My replica stared, its analytical calm finally breaking. It had lost three of its most powerful assets in an instant, to a move it could not comprehend. Its perfect strategy was in ruins.
"An unforeseen variable," I said, a cold smile touching my lips. "It is always the key to victory."
The rest was a simple, brutal cleanup. My remaining puppets, now outnumbering his, tore through his last two summons. I stood back and watched as my Orc Champion, my Juggernaut, and my Corruptor cornered the crystal Dante. It tried to fight, but it was a commander without an army. My Orc Champion's shadow axe came down, and my perfect, logical twin was reduced to a pile of shimmering fragments.
The walls of my cage dissolved. I stood alone, panting from the mental exertion. I looked around. The other cages were still shimmering. Erica was still fighting. Talia was still a blur of motion. Edgar was locked in a desperate struggle.
I was the first.
A surge of pure, unadulterated pride washed over me. I had faced myself and won, not through brute force, but through superior intellect and the cunning use of my assets. I was the one who had solved the puzzle first. The wish, the ultimate prize, felt closer than ever. I was the one who deserved it.

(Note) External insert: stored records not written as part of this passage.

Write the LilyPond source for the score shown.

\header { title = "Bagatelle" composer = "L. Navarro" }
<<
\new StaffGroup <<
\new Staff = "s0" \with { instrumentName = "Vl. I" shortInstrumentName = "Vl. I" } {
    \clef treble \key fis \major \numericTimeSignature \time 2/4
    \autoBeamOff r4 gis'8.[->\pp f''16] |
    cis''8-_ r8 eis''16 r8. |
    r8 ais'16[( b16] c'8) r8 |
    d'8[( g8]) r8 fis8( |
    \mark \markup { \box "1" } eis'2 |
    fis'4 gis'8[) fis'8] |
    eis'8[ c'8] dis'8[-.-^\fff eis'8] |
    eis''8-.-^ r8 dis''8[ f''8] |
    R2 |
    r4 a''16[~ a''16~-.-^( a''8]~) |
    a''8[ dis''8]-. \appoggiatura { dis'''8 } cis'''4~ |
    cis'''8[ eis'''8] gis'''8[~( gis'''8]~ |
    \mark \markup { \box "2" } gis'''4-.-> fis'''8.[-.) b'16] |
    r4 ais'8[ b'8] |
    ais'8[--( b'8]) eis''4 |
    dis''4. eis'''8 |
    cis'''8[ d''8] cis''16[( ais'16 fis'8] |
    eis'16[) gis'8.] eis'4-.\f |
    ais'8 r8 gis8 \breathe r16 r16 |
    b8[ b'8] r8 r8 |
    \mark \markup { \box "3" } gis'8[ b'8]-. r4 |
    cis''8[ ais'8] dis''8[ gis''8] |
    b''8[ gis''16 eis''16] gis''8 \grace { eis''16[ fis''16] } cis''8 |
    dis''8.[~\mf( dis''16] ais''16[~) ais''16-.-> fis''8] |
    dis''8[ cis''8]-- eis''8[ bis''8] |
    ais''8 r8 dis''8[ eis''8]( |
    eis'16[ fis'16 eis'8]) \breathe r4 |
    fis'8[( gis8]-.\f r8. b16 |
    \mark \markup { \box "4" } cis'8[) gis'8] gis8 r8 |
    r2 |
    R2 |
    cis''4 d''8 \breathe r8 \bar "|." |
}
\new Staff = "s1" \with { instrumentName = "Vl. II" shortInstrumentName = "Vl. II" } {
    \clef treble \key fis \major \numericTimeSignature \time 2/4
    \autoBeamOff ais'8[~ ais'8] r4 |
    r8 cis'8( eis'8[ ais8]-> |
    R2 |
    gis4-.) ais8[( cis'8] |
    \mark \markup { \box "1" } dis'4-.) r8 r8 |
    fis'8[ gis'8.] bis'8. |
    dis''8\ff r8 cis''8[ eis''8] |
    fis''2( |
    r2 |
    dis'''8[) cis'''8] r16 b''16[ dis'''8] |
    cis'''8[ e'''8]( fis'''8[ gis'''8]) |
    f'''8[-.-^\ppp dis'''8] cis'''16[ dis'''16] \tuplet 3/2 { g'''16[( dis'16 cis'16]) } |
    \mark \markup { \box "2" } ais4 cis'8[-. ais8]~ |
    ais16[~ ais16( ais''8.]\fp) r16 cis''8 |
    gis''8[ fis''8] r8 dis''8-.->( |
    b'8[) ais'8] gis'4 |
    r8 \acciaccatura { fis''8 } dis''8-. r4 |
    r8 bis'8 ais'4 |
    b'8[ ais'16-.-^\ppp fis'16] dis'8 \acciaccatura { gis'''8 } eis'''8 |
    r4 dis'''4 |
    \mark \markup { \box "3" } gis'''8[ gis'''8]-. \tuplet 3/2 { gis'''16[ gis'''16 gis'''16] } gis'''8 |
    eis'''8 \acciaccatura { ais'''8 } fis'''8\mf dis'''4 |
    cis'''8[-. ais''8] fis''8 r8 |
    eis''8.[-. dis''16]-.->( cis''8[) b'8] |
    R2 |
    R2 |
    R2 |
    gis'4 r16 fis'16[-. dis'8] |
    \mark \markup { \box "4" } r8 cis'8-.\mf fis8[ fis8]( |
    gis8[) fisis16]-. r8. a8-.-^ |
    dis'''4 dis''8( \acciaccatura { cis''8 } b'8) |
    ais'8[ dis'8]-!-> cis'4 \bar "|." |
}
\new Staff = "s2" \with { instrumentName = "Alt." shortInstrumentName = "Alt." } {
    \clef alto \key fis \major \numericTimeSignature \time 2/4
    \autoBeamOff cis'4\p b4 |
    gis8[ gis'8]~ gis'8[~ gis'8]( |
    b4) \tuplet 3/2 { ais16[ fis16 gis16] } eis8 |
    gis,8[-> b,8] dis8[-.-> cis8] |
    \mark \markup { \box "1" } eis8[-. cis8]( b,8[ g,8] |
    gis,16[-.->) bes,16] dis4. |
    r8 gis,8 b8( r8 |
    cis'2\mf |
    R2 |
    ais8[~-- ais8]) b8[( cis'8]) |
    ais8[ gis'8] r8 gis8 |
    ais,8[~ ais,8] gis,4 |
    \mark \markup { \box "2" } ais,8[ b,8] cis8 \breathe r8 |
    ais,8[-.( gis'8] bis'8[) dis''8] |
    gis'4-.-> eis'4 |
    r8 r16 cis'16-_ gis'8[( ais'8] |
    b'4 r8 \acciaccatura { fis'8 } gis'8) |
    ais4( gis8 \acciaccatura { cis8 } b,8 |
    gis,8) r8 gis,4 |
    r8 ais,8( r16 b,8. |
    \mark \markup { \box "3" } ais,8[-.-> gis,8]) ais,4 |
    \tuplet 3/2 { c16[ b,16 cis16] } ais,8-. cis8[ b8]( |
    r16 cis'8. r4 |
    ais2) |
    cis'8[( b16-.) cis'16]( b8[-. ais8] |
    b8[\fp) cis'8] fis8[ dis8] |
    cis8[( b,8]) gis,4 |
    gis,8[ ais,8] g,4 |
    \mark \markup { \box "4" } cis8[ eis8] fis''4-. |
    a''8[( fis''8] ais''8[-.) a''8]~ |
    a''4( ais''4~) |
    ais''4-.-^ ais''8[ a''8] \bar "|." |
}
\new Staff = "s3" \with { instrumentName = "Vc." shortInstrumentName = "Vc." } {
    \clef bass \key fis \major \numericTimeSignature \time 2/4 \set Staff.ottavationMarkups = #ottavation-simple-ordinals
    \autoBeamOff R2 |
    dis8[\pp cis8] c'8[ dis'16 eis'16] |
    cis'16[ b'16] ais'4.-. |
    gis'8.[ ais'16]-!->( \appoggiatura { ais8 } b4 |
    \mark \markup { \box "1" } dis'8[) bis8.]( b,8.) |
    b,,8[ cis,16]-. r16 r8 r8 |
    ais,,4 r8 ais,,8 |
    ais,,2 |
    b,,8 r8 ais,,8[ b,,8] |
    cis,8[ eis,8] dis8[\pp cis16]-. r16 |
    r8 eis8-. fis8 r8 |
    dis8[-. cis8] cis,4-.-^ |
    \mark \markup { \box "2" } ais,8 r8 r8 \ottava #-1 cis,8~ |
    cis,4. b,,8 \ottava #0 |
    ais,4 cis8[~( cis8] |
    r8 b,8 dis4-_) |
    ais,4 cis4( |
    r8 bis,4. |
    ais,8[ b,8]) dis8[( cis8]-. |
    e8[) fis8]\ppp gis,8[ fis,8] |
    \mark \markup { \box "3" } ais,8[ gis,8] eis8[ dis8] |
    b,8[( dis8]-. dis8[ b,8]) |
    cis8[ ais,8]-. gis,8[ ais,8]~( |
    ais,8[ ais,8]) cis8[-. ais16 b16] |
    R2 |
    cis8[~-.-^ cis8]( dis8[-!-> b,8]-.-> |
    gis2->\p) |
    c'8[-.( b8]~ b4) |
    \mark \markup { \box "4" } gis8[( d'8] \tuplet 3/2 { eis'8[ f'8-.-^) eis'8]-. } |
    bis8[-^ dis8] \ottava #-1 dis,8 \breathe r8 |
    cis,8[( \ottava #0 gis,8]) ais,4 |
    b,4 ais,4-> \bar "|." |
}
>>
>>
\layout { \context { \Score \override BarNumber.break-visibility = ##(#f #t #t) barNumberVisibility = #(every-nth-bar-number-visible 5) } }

Just as I was savoring my victory, another cage dissolved. I turned to see Edgar stumble out, clutching his arm. His crystal replica lay in shattered pieces behind him. He was bleeding from a deep gash on his forehead and his breathing was ragged, but he was alive. He had won.
He looked over at me, his eyes wide with relief and pain. He saw me standing there, unharmed, victorious. A look of pure, reverent awe spread across his face.
"Dante," he breathed. "You… you finished already?"
I looked at him. I looked at his wounds, at his exhaustion, at the unwavering, pathetic loyalty in his eyes. He was a good soldier. A good tool. And now, he was a wounded one. Vulnerable.
A great, genuine smile spread across my face. How wonderfully convenient.